The skeleton still didn’t seem to care about the damage, and swung its sword at Will. The wombat jumped back to avoid the clumsy attack, and then closed back in to attack the skeleton’s leg with his claws.

The sharpened bronze didn’t seem to do any damage to the bones.

Damn it. I don’t have the armor pierce effect from level two anymore! Just like the Thunder Bolt only gets me one bolt per cast for now. Which means Burst won’t have knockback.

Dodging one ineffectual sword swing after another, Will cast Thunder Bolt again and again. It took a total of five Bolts to finish off the skeleton, rewarding Will with five XP that were instantly eaten by his debt. Harvesting the pile of bones yielded a pile of good quality Bone Dust, which added itself to Will’s lengthening list of random loot drops.

There was nothing else of interest in the room, and Will waited for his mana to regenerate before going back to the corridor.

An hour and a hundred meters later, Will had checked the contents of ten more rooms and had killed three more skeletons. Killing them became a lot faster, and less resource-intensive, once he’d realized that they were reasonably vulnerable to the bashing damage of his charge attack, only needing one charge and one Thunder Bolt to kill, instead of the five Thunder Bolts he’d used against the first one.

But now, Will had to make a choice.

The corridor he was walking down had reached a four-way intersection. There were now identical corridors stretching out in front of him, to his left, and to his right. He was also fairly sure he could roll his movement dice again, and maybe leave the crypt behind.

Not sure I want to get out yet.
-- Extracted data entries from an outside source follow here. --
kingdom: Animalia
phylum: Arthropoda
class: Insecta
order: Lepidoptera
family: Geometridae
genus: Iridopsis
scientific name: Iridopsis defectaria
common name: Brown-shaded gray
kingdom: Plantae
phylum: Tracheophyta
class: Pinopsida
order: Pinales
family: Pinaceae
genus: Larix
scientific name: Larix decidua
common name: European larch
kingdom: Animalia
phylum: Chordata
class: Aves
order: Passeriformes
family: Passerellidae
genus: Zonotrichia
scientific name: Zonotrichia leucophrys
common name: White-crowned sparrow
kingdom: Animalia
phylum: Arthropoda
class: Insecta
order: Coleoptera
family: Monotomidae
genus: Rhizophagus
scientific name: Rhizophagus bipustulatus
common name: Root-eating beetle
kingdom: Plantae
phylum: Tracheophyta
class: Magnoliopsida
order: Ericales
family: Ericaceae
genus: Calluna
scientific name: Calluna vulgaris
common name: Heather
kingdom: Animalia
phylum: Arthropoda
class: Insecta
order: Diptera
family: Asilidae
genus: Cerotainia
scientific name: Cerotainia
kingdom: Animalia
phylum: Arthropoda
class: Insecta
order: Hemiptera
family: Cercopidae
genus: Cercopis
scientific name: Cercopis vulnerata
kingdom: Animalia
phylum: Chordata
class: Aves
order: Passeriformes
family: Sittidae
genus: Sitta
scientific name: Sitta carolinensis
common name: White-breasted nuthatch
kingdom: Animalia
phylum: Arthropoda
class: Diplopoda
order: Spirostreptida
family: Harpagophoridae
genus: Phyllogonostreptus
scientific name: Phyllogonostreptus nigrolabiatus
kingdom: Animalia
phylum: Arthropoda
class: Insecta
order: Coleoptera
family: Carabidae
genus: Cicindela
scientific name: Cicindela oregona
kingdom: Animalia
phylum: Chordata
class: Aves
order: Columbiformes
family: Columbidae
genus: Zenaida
I need to reduce the XP debt as much as possible before the interest hits again, and I have to admit that I am curious about the mystery reward for finishing the quest. Which leaves me with three options here. What was that rule about mazes? Always stick to the left wall?

Taking the left turn, Will kept moving. In this corridor, the doors were located in the right wall, rather than the left. They still led to the same type of room, with the same occasional skeletons populating them.

Twenty rooms (and two hours) later, Will took another left turn at another four-way intersection.

Another couple of those, and I’ll end up back where I started. Isn’t the ‘take the left wall’ rule supposed to always get you out of the maze?

It took a while longer, but Will’s prediction turned out to be correct, and he found himself back in the room where he’d killed the first skeleton.

Welp. So much for that plan. Just how big is this place, really?